Stored records
━━━

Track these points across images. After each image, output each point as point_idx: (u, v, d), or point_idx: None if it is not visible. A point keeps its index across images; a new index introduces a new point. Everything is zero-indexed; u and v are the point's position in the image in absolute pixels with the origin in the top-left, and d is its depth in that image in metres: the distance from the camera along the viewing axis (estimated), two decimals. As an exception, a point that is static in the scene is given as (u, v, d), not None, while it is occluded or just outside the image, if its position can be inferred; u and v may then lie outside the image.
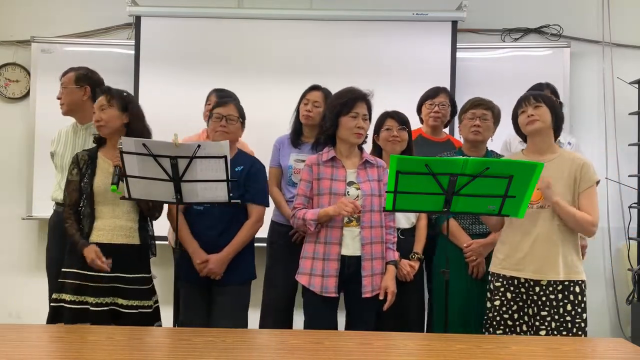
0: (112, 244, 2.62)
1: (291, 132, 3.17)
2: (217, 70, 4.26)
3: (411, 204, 2.38)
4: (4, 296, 4.39)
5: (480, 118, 2.88)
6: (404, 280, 2.81)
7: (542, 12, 4.50)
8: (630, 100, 4.34)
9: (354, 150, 2.68)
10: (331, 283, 2.55)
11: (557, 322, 2.47)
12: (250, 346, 1.94)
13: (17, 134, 4.46)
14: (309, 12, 4.45)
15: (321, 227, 2.57)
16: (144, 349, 1.85)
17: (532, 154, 2.61)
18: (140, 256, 2.69)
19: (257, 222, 2.83)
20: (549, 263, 2.49)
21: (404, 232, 2.87)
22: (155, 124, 3.47)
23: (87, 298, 2.57)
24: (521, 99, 2.63)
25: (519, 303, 2.54)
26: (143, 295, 2.65)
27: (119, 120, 2.68)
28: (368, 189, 2.60)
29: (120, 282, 2.60)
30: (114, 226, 2.64)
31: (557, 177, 2.52)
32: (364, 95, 2.65)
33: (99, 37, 4.52)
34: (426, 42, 4.31)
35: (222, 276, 2.75)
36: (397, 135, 2.88)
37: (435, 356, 1.84)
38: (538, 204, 2.51)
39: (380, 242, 2.62)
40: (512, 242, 2.57)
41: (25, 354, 1.79)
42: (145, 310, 2.64)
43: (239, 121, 2.84)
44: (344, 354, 1.85)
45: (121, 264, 2.60)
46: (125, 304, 2.60)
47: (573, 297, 2.48)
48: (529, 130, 2.57)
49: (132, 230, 2.67)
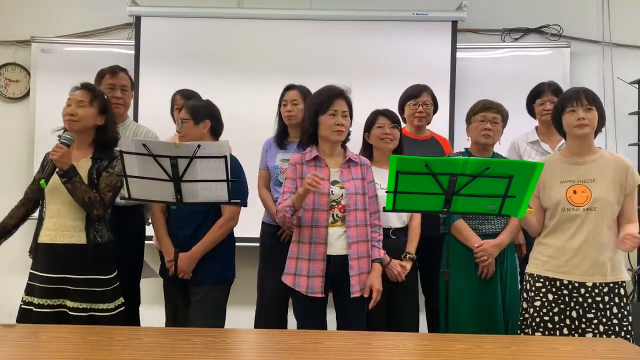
0: (56, 244, 2.52)
1: (276, 134, 3.20)
2: (217, 70, 4.26)
3: (411, 204, 2.38)
4: (4, 296, 4.38)
5: (491, 122, 2.86)
6: (394, 280, 2.80)
7: (542, 12, 4.50)
8: (630, 100, 4.34)
9: (336, 148, 2.67)
10: (317, 283, 2.53)
11: (604, 325, 2.44)
12: (250, 346, 1.95)
13: (17, 134, 4.46)
14: (309, 12, 4.45)
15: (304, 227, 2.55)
16: (144, 349, 1.85)
17: (572, 155, 2.56)
18: (92, 256, 2.52)
19: (230, 220, 2.77)
20: (597, 265, 2.46)
21: (395, 232, 2.86)
22: (155, 124, 3.47)
23: (34, 299, 2.51)
24: (571, 96, 2.51)
25: (561, 305, 2.48)
26: (96, 298, 2.51)
27: (93, 121, 2.61)
28: (352, 188, 2.59)
29: (66, 283, 2.49)
30: (58, 225, 2.54)
31: (601, 178, 2.49)
32: (341, 92, 2.63)
33: (99, 37, 4.52)
34: (426, 42, 4.30)
35: (191, 275, 2.71)
36: (389, 133, 2.87)
37: (435, 356, 1.84)
38: (584, 206, 2.48)
39: (365, 241, 2.61)
40: (557, 245, 2.52)
41: (25, 354, 1.79)
42: (99, 314, 2.50)
43: (190, 121, 2.78)
44: (344, 354, 1.85)
45: (67, 265, 2.50)
46: (72, 306, 2.48)
47: (618, 300, 2.47)
48: (578, 134, 2.50)
49: (77, 229, 2.54)
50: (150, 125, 3.31)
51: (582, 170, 2.52)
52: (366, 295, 2.56)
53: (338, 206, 2.57)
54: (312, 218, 2.54)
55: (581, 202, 2.47)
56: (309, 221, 2.55)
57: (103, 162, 2.59)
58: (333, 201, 2.56)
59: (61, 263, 2.50)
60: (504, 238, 2.84)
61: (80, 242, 2.53)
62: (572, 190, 2.50)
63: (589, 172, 2.46)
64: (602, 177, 2.49)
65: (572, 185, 2.50)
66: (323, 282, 2.54)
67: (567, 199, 2.49)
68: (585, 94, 2.51)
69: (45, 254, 2.54)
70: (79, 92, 2.63)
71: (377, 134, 2.89)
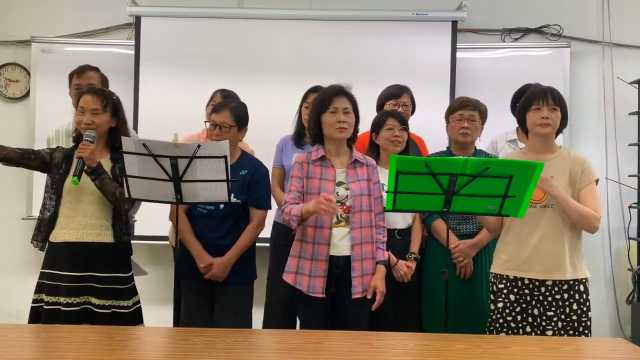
0: (82, 242, 2.55)
1: (294, 133, 3.18)
2: (217, 70, 4.26)
3: (411, 204, 2.38)
4: (4, 296, 4.39)
5: (468, 120, 2.87)
6: (401, 281, 2.80)
7: (542, 12, 4.50)
8: (630, 100, 4.34)
9: (342, 148, 2.66)
10: (319, 284, 2.53)
11: (563, 322, 2.45)
12: (250, 346, 1.94)
13: (17, 134, 4.45)
14: (309, 12, 4.45)
15: (307, 227, 2.55)
16: (144, 349, 1.85)
17: (532, 153, 2.58)
18: (115, 255, 2.60)
19: (259, 226, 2.84)
20: (556, 263, 2.47)
21: (400, 232, 2.87)
22: (155, 124, 3.47)
23: (60, 298, 2.51)
24: (538, 95, 2.52)
25: (522, 305, 2.50)
26: (118, 295, 2.57)
27: (108, 125, 2.63)
28: (357, 189, 2.59)
29: (93, 281, 2.54)
30: (84, 224, 2.57)
31: (558, 175, 2.50)
32: (341, 89, 2.63)
33: (99, 37, 4.52)
34: (426, 42, 4.31)
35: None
36: (398, 135, 2.87)
37: (435, 356, 1.84)
38: (541, 203, 2.49)
39: (370, 242, 2.60)
40: (516, 243, 2.53)
41: (25, 354, 1.79)
42: (120, 311, 2.57)
43: (234, 127, 2.78)
44: (344, 354, 1.85)
45: (93, 263, 2.54)
46: (97, 304, 2.53)
47: (578, 296, 2.47)
48: (540, 132, 2.51)
49: (104, 228, 2.59)
50: (150, 124, 3.32)
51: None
52: (369, 296, 2.56)
53: (343, 207, 2.57)
54: (317, 218, 2.54)
55: (538, 199, 2.48)
56: (313, 221, 2.55)
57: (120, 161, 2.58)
58: (338, 202, 2.54)
59: (88, 261, 2.54)
60: (481, 238, 2.84)
61: (107, 240, 2.58)
62: None
63: (548, 169, 2.44)
64: (559, 175, 2.50)
65: None
66: (325, 283, 2.54)
67: None
68: (551, 94, 2.52)
69: (68, 252, 2.55)
70: (90, 98, 2.59)
71: (386, 136, 2.89)
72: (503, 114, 3.32)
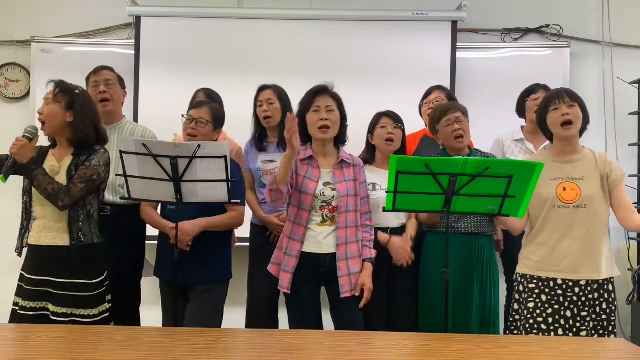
0: (39, 245, 2.46)
1: (253, 137, 3.22)
2: (217, 70, 4.26)
3: (411, 204, 2.38)
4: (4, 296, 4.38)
5: (456, 122, 2.83)
6: (400, 265, 2.78)
7: (542, 12, 4.50)
8: (630, 100, 4.35)
9: (329, 148, 2.65)
10: (285, 278, 2.55)
11: (594, 322, 2.46)
12: (250, 346, 1.94)
13: (17, 134, 4.41)
14: (309, 12, 4.46)
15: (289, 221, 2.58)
16: (144, 349, 1.84)
17: (558, 155, 2.57)
18: (76, 259, 2.43)
19: (237, 216, 2.76)
20: (590, 263, 2.47)
21: (393, 231, 2.86)
22: (155, 124, 3.46)
23: (20, 301, 2.45)
24: (554, 96, 2.54)
25: (555, 306, 2.48)
26: (80, 303, 2.41)
27: (61, 118, 2.48)
28: (344, 190, 2.58)
29: (48, 286, 2.43)
30: (42, 227, 2.48)
31: (590, 176, 2.51)
32: (323, 88, 2.62)
33: (99, 37, 4.52)
34: (426, 42, 4.31)
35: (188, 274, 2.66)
36: (392, 132, 2.87)
37: (435, 356, 1.83)
38: (574, 204, 2.48)
39: (355, 242, 2.60)
40: (548, 244, 2.51)
41: (25, 354, 1.79)
42: (82, 320, 2.40)
43: (210, 124, 2.73)
44: (344, 354, 1.85)
45: (50, 267, 2.43)
46: (53, 311, 2.40)
47: (607, 295, 2.48)
48: (564, 135, 2.51)
49: (61, 230, 2.45)
50: (150, 125, 3.31)
51: (569, 168, 2.53)
52: (357, 294, 2.56)
53: (329, 207, 2.57)
54: (296, 215, 2.57)
55: (571, 200, 2.48)
56: (293, 217, 2.58)
57: (82, 157, 2.50)
58: (324, 202, 2.55)
59: (46, 265, 2.44)
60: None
61: (64, 243, 2.45)
62: (562, 187, 2.51)
63: (577, 170, 2.47)
64: (589, 175, 2.51)
65: (562, 182, 2.51)
66: (291, 279, 2.54)
67: (558, 196, 2.50)
68: (566, 92, 2.54)
69: (32, 255, 2.51)
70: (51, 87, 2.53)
71: (380, 134, 2.89)
72: (503, 113, 3.33)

━━━

* **How to complete this task**
Only an exact copy of the lines from the top of the entries through the line with "6: (404, 280, 2.81)", both included, should be given, with all pictures omitted.

* **Result**
Track these points across images. After each image, output each point as point_idx: (u, v, d), or point_idx: None if it is not visible. A point keeps its index across images; a new index introduces a new point. Everything is zero-indexed; u and v are the point's position in the image in absolute pixels with the origin in the top-left, and d is its depth in that image in metres: the distance from the camera along the viewing axis (estimated), two decimals. As an exception, a point that is static in the scene is given as (u, v, d), not None, while it is occluded or just outside the image, if its position can be inferred; u and v may then lie outside the image.
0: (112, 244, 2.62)
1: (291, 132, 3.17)
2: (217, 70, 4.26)
3: (411, 204, 2.38)
4: (4, 296, 4.39)
5: (480, 118, 2.88)
6: (404, 280, 2.81)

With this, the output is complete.